Task instructions: Please repeat every line below exactly, from the first to the last.

(Stored data)
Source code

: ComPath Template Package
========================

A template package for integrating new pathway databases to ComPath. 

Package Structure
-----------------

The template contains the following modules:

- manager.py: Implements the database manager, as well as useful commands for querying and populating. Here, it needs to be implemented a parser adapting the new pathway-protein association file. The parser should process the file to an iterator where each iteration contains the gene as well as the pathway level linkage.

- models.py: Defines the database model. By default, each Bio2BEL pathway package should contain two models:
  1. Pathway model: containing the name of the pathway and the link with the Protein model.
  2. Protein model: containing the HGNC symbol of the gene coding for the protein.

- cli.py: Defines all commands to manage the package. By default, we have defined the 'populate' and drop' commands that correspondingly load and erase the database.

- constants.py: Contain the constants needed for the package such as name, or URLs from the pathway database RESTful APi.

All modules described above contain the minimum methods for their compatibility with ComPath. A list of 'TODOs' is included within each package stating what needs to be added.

Written solution:
Source code

: ComPath Template Package
========================

A template package for integrating new pathway databases to ComPath. 

Package Structure
-----------------

The template contains the following modules:

- manager.py: Implements the database manager, as well as useful commands for querying and populating. Here, it needs to be implemented a parser adapting the new pathway-protein association file. The parser should process the file to an iterator where each iteration contains the gene as well as the pathway level linkage.

- models.py: Defines the database model. By default, each Bio2BEL pathway package should contain two models:
  1. Pathway model: containing the name of the pathway and the link with the Protein model.
  2. Protein model: containing the HGNC symbol of the gene coding for the protein.

- cli.py: Defines all commands to manage the package. By default, we have defined the 'populate' and drop' commands that correspondingly load and erase the database.

- constants.py: Contain the constants needed for the package such as name, or URLs from the pathway database RESTful APi.

All modules described above contain the minimum methods for their compatibility with ComPath. A list of 'TODOs' is included within each package stating what needs to be added.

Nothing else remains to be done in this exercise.